Abstract

Abstract. To investigate the range of resource size that burying beetles (Nicrophorus) exploit, small (21–33 g), medium (50–90 g) and large (120–210g) carcasses, were placed in the field and then exhumed after 1, 4, 8, 12 or 18 days. Nicrophorus attempts to utilize carcasses over this entire size range but has greater success on smaller carcasses.
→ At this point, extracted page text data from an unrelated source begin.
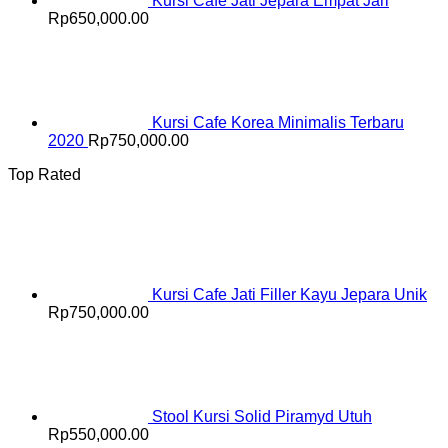
Kursi Cafe Jati Jepara Empat Jari
Rp
650,000.00
Kursi Cafe Korea Minimalis Terbaru
2020
Rp
750,000.00
Top Rated
Kursi Cafe Jati Filler Kayu Jepara Unik
Rp
750,000.00
Stool Kursi Solid Piramyd Utuh
Rp
550,000.00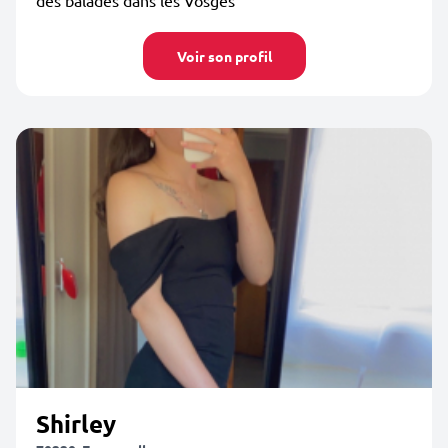
des balades dans les Vosges
Voir son profil
Shirley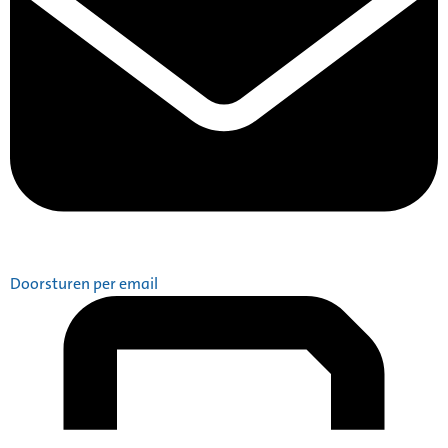
Doorsturen per email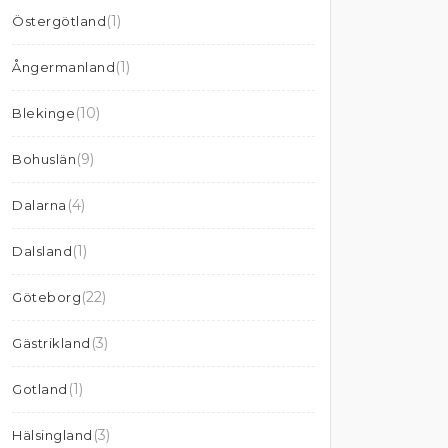
(1)
Östergötland
(1)
Ångermanland
(10)
Blekinge
(9)
Bohuslän
(4)
Dalarna
(1)
Dalsland
(22)
Göteborg
(3)
Gästrikland
(1)
Gotland
(3)
Hälsingland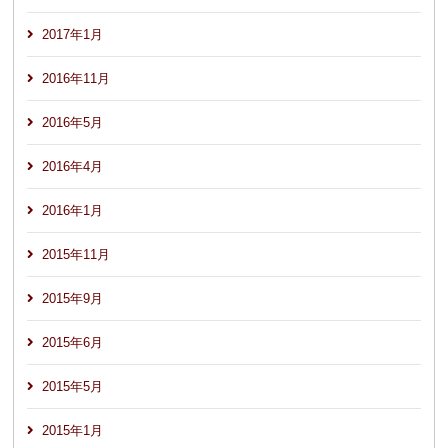
2017年1月
2016年11月
2016年5月
2016年4月
2016年1月
2015年11月
2015年9月
2015年6月
2015年5月
2015年1月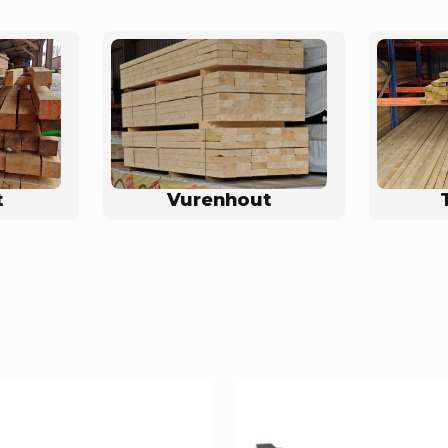
t
Vurenhout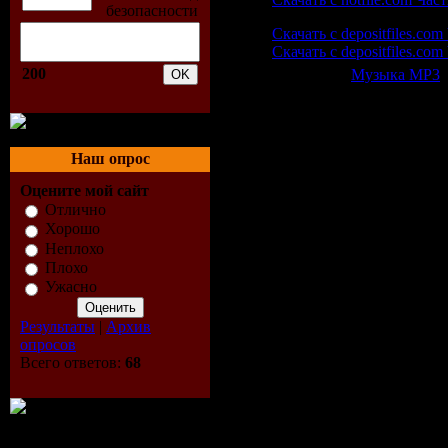
Скачать с depositfiles.com
Скачать с depositfiles.com
200
Категория:
Музыка МР3
|
Всего комментариев:
0
Добавлять ком
Наш опрос
Оцените мой сайт
Отлично
Хорошо
Неплохо
Плохо
Ужасно
Результаты
|
Архив
опросов
Всего ответов:
68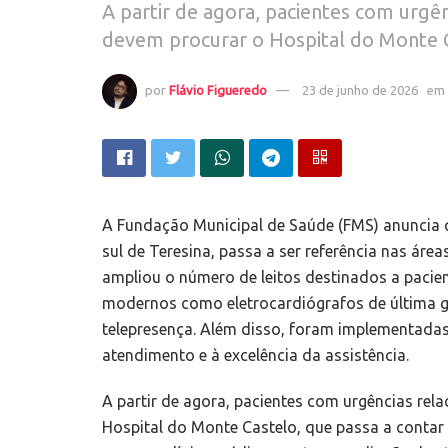
A partir de agora, pacientes com urgên
devem procurar o Hospital do Monte 
por
Flávio Figueredo
23 de junho de 2026
em
A Fundação Municipal de Saúde (FMS) anuncia q
sul de Teresina, passa a ser referência nas área
ampliou o número de leitos destinados a paci
modernos como eletrocardiógrafos de última g
telepresença. Além disso, foram implementadas
atendimento e à excelência da assistência.
A partir de agora, pacientes com urgências rel
Hospital do Monte Castelo, que passa a contar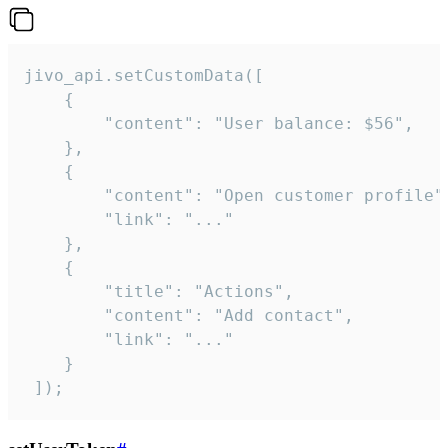
jivo_api.setCustomData([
Larger carcasses were more difficult to exploit because: (a) they took longer to conceal beneath the leaf litter; (b) they were less likely to be rounded into brood balls; (c) they were more likely to be utilized by dipterans; and (d) they were occupied by greater numbers of congeners. Larger carcasses, however, did support greater numbers of larvae and contained broods of greater total mass than smaller carcasses. Beetles sometimes bred communally on larger carcasses in the field and same‐sex adults were observed to feed young. Two follow‐up experiments were conducted in the laboratory. On a large carcass N.defodiens, N.tomentosus or N.orbicollis can raise a maximum of 35–50 young. Nicrophorus pustulatus, in contrast, appears to be unique among Nicrophorus in that it can raise nearly 200 young on larger carcasses. Nicrophorus orbicollis and Nicrophorus sayi are extremely dependent on parental regurgitations and young fail to survive to the second instar if parents are removed. Young of Nicrophorus defodiens, N.tomentosus and N.pustulatus can develop normally without parental regurgitations. I discuss these results in the context of reproduction on carcasses of different size and hypothesize that this breeding system is facultatively quasisocial.